1) where most of the time is lost executing an algorithm

2) whether writing inline assembly will really enhance execution speed

Thank you in advance.

This question is "extremely" platform-dependent (by *platform*, I mean both the underlying HW architecture and the designated compiler). Some manufacturers provide their platform along with an IDE, which consists (among other things) of a profiler, which allows you to analyze your code and identify potential areas for such optimization. Some also provide loop-unrolling pragmas, a set of intrinsics (designated machine operations wrapped in "readable macros"), and other tools, all specifically designated for their platform.

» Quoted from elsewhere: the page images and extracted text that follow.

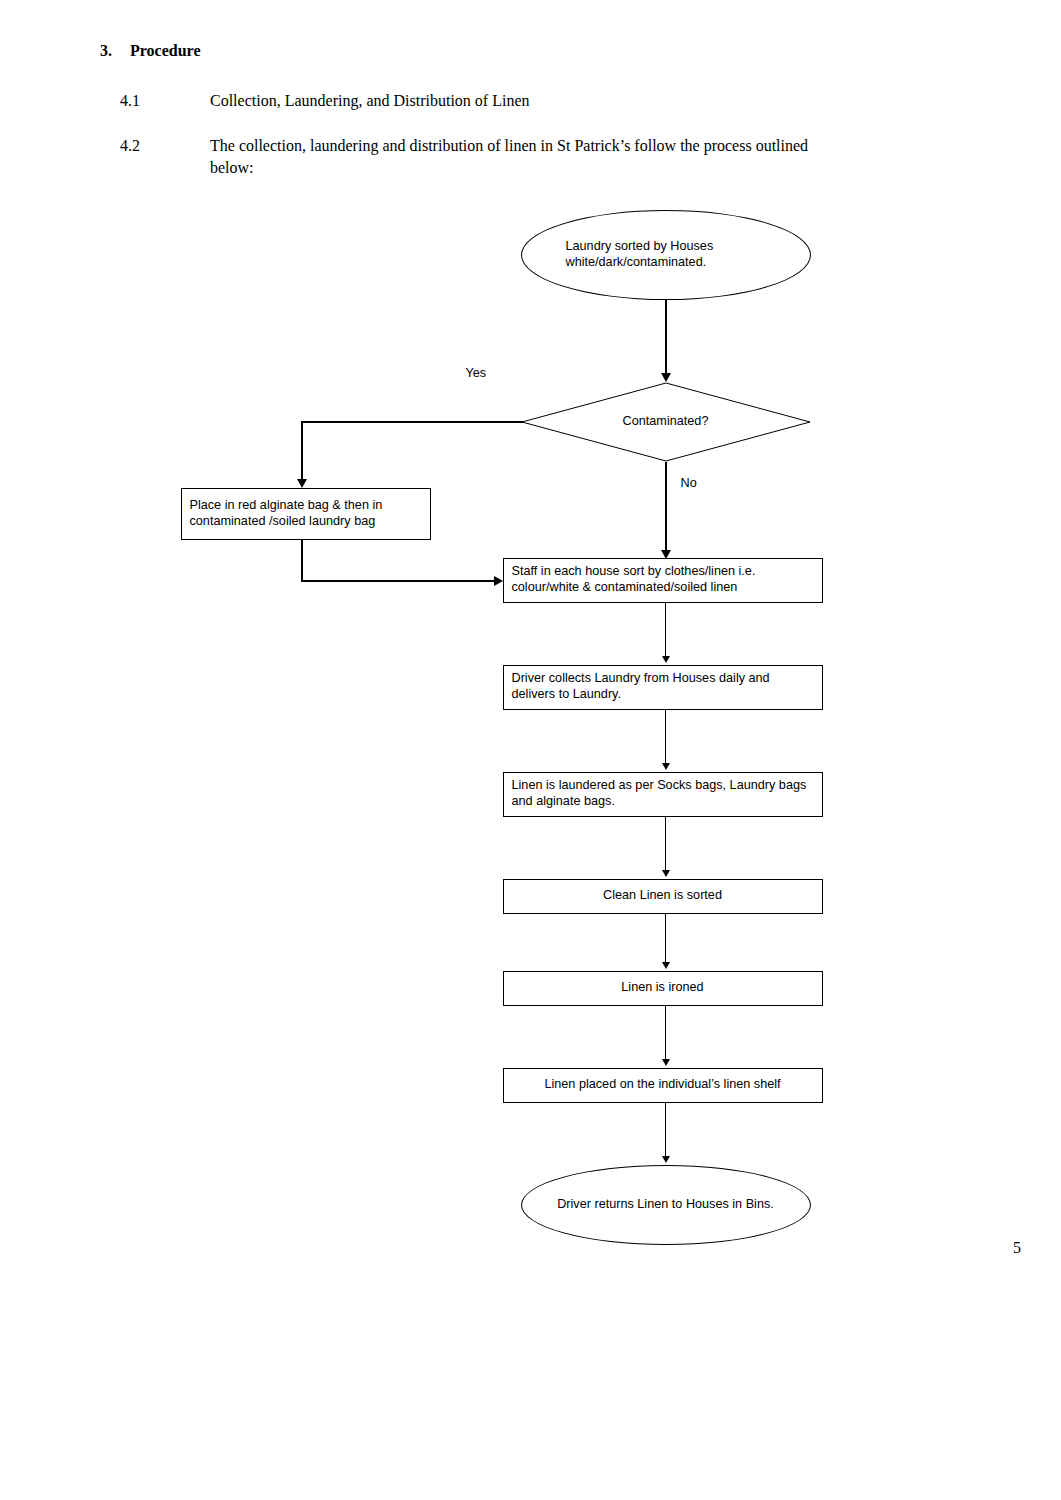3. Procedure
4.1
Collection, Laundering, and Distribution of Linen
4.2
The collection, laundering and distribution of linen in St Patrick’s follow the process outlined below:
Laundry sorted by Houses white/dark/contaminated.
Contaminated?
Yes
Place in red alginate bag & then in contaminated /soiled laundry bag
No
Staff in each house sort by clothes/linen i.e. colour/white & contaminated/soiled linen
Driver collects Laundry from Houses daily and delivers to Laundry.
Linen is laundered as per Socks bags, Laundry bags and alginate bags.
Clean Linen is sorted
Linen is ironed
Linen placed on the individual’s linen shelf
Driver returns Linen to Houses in Bins.
5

So there is no general "C-language standard" answer to this question. — barak manos, Oct 30 '16 at 14:49
The classic answer not platform specific: Assembly optimisation: just even think about it! — chqrlie, Oct 30 '16 at 14:53
The very definition of real-time is _late answers are wrong answers_. But the goal is _not_ fast execution of any given algorithm, it is timely production of useful results. One resource not to waste is developer time. Profiling can tell where time is _spent_, inline assembly is but one tool in the box - before using it, have a good look at the assembly "optimising" compilers generate for your "high level"/C code. — greybeard, Oct 31 '16 at 06:20

score 4 · Answer 1 · answered Oct 30 '16 at 21:11

1) where most of the time is lost executing an algorithm

Time is not "lost", merely perhaps wasted. The efficiency of any algorithim will depend on many things such as:

Selection of the most appropriate algorithm for the problem in hand,
How well it has been coded,
What language it was coded in,
The efficiency of the compiler code generation and optimisation,
Selection of appropriate compiler options.

That is to say that your question is unanswerable. It is normally determined on a case-by-case basis using profiling of the code in question, but there is plenty that can be done before jumping to assembly code. A poorly chosen or implemented algorithm may run faster in assembly code, but it is still a poor choice and/or implementation and you may have got better results simply by getting that right.

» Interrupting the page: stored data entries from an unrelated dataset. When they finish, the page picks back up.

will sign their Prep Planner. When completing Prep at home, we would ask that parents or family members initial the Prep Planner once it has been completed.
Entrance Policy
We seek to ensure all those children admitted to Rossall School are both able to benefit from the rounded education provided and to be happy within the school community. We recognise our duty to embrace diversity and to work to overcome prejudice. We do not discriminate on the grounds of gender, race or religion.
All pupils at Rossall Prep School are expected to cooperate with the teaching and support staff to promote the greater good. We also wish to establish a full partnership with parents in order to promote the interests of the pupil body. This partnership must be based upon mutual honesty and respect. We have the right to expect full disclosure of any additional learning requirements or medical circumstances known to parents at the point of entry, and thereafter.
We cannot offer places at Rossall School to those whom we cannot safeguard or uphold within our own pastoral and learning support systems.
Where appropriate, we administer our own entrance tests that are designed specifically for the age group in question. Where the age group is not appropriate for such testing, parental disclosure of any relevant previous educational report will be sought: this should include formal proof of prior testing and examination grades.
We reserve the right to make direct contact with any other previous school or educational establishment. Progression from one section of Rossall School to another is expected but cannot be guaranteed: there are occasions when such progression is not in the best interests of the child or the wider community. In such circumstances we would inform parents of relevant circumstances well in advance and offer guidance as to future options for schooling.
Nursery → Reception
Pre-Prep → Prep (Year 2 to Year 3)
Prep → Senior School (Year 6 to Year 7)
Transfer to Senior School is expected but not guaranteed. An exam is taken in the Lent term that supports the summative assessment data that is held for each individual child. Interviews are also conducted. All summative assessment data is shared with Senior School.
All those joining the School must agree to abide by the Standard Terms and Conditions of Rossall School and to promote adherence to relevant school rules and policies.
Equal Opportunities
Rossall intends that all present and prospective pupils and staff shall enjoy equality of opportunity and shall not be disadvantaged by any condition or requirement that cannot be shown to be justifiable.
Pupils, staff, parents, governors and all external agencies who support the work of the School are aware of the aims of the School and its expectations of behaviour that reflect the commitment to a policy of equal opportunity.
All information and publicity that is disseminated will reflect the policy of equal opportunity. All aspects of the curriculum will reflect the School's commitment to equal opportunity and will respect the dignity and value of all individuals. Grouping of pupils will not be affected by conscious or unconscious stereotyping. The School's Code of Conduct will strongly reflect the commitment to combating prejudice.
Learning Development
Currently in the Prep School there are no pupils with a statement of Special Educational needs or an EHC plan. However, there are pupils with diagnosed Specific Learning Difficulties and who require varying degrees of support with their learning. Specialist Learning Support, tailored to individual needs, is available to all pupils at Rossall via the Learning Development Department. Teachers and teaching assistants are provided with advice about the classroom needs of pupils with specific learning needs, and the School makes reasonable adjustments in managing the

2) whether writing inline assembly will really enhance execution speed

The first thing to consider is how good are you at writing assembly code, and how familiar are you with the instruction set of the specific target? Or perhaps how expensive is the expert you need to employ to achieve any real benefit.

How much time are you prepared to spend hand-crafting assembly code before you discover that you cannot achieve any significantly useful benefit, or that the time taken to do so has caused your project to fail in any case.

Also consider that the compiler optimiser embodies a great deal of expertise in the architecture and instruction set of the target it is generating code for, and it requires a lot of time, and expertise to beat it in any significant way.

Another thing to consider is the lack of portability of assembler code. If your development moves to a different architecture, all of that expensively generated assembly code code may be rendered obsolete and have to be redeveloped or ported by hand (requiring the poor maintainer to actually understand what the code does).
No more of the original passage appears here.